Error terms are likely to be autocorrelated

Causes of Autocorrelation

Data manipulation

Examples:

  • Quarterly data may smooth out the wild fluctuations in monthly sales figures

  • Low frequency economic survey data may be interpolated

However: Such data transformations may be inevitable

  • In social sciences data quality may be variable

  • This may induce systematic patterns and autocorrelation

No magic solution – Autocorrelation is unavoidable and must be considered

How to detect Autocorrelation

Autocorrelation is often unavoidable. We should be able to detect it:

  1. Graphical methods
    • Simple, robust and informative
  2. Statistical tests
    • Runs test
    • Durbin-Watson test

Graphical and statistical methods can be useful cross-check of each other!

Graphical methods for Autocorrelation

  1. Time-series plot of residuals:
    • Plot residuals \hat{\varepsilon}_t over time
  2. Autocorrelation plot of residuals:
    • Plot residuals \hat{\varepsilon}_t against lagged residuals \hat{\varepsilon}_{t-1}

Check to see if any evidence of a systematic pattern exists:

  • No Autocorrelation: Plots will look random
  • Yes Autocorrelation: Plots will show certain patterns

Example: Stock Vs Gold prices

  • Code for this example is available here autocorrelation.R

  • Stock Vs Gold prices data is available here stock_gold.txt

  • Read data into R and fit simple regression

# Load dataset
prices <- read.table(file = "stock_gold.txt",
                    header = TRUE)

# Store data-frame into 2 vectors
stock.price <- prices[ , 1]
gold.price <- prices[ , 2]

# Fit regression model
model <- lm(gold.price ~ stock.price)

Time-series plot of residuals: Plot the residuals \hat{\varepsilon}_i

  • Time series plot suggests some evidence for autocorrelation
  • Look for successive runs of residuals either side of line y = 0 \, (see t = 15)
# Compute residuals
residuals <- model$resid

# Time-series plot of residuals
plot(residuals,
     xlab = "Time", 
     ylab = "Residuals",
     pch = 16,
     cex = 2)

# Add line y = 0 for reference
abline(0, 0, col = "red", lwd = 4)

Autocorrelation plot of residuals:

  • Want to plot \hat{\varepsilon}_t against \hat{\varepsilon}_{t-1}
  • Shift \hat{\varepsilon}_t by 1 to get \hat{\varepsilon}_{t-1}
  • Can only plot magenta pairs
  • We have 1 pair less than the actual number of residuals

  • We want to plot \hat{\varepsilon}_t against \hat{\varepsilon}_{t-1}
    • Residuals \hat{\varepsilon}_t are stored in vector \,\, \texttt{residuals}
    • We need to create a shifted version of \,\, \texttt{residuals}
    • First compute the length of \,\, \texttt{residuals}
# Compute length of residuals
length(residuals)

_AVAILABLE DATA_.
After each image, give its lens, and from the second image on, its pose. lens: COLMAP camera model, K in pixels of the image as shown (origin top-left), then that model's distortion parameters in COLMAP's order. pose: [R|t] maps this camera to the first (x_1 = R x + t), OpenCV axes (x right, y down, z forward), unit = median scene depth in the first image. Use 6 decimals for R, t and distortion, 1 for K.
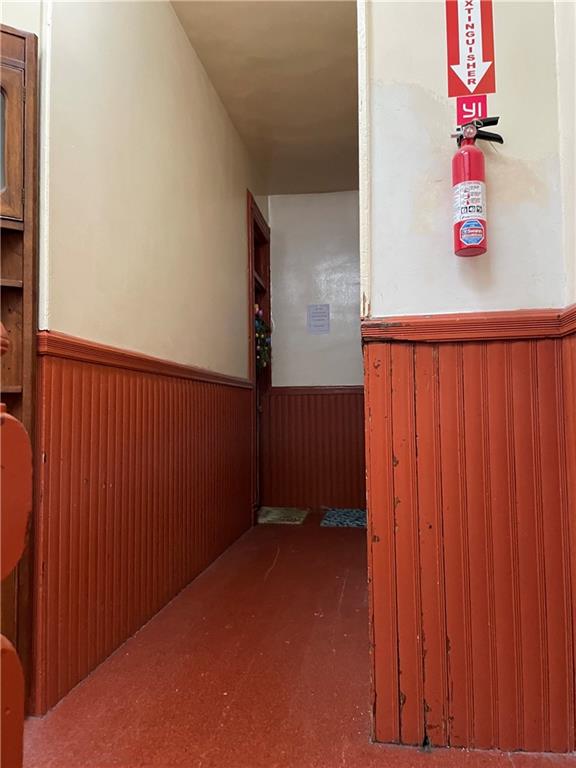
lens RADIAL K [[586.8, 0, 284.4], [0, 586.8, 379.0], [0, 0, 1]] dist [0.077075, -0.094150]
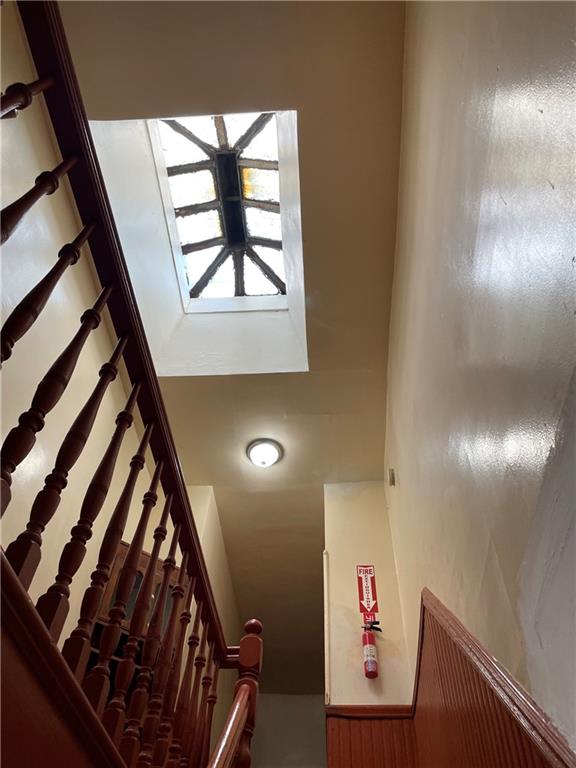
lens RADIAL K [[586.8, 0, 293.7], [0, 586.8, 379.2], [0, 0, 1]] dist [0.077075, -0.094150]
pose [[0.994499, 0.101399, 0.026261, -0.168145], [-0.045337, 0.642721, -0.764758, 0.821228], [-0.094425, 0.759360, 0.643782, -1.333651]]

_TASK SET_.
1. In the autocorrelation notes, what do the plots look like when there is no autocorrelation?
2. Decide whether each statement agrees with the autocorrelation notes. Answer yes or no, and quote the deciding words.
(a) The Runs test is one of the statistical tests named for detecting autocorrelation.
(b) Careful data handling can always prevent autocorrelation.
(c) The autocorrelation plot has as many pairs as there are residuals.
3. Extend the autocorrelation notes from their final line, keeping their style and their R code.

_ANSWERS BELOW_.
1. They look random.

2.
(a) Yes: "Runs test"
(b) No: "Autocorrelation is unavoidable and must be considered"
(c) No: "We have 1 pair less than the actual number of residuals"

3.
[1] 33
  • Need to generate the 33-1 pairs for plotting

  • Lag 0:
    • This is the original vector with no lag
    • Lose one observation from \,\, \texttt{residuals} – the first observation
residuals.lag.0 <- residuals[2:33]
  • Lag 1:
    • This is the original vector, shifted by 1
    • Lose one observation from \,\, \texttt{residuals} – the last observation
residuals.lag.1 <- residuals[1:32]

Autocorrelation plot of residuals: Plot \hat{\varepsilon}_t against \hat{\varepsilon}_{t-1}

  • Plot suggests positive autocorrelation of residuals
  • This means \, \hat{\varepsilon}_t \, \approx \, a + b \, \hat{\varepsilon}_{t-1} \, with b > 0
# Plot Lag0 against Lag1 residuals

plot(residuals.lag.1, 
     residuals.lag.0,
     xlab = "Residuals Lag 1", 
     ylab = "Residuals Lag 0",
     pch = 16,
     cex = 2)

Conclusions: The dataset Gold Price vs Stock Price exhibits Autocorrelation

  • Autocorrelation was detected by both graphical methods:
    • Time-series of residuals
    • Autocorrelation plot of residuals
  • This was expected, given that the dataset represents a time-series of prices

Statistical tests for Autocorrelation

  • Runs test:
    • If Regression Assumptions are satisfied, the residuals are \varepsilon_i \sim N(0,\sigma^2)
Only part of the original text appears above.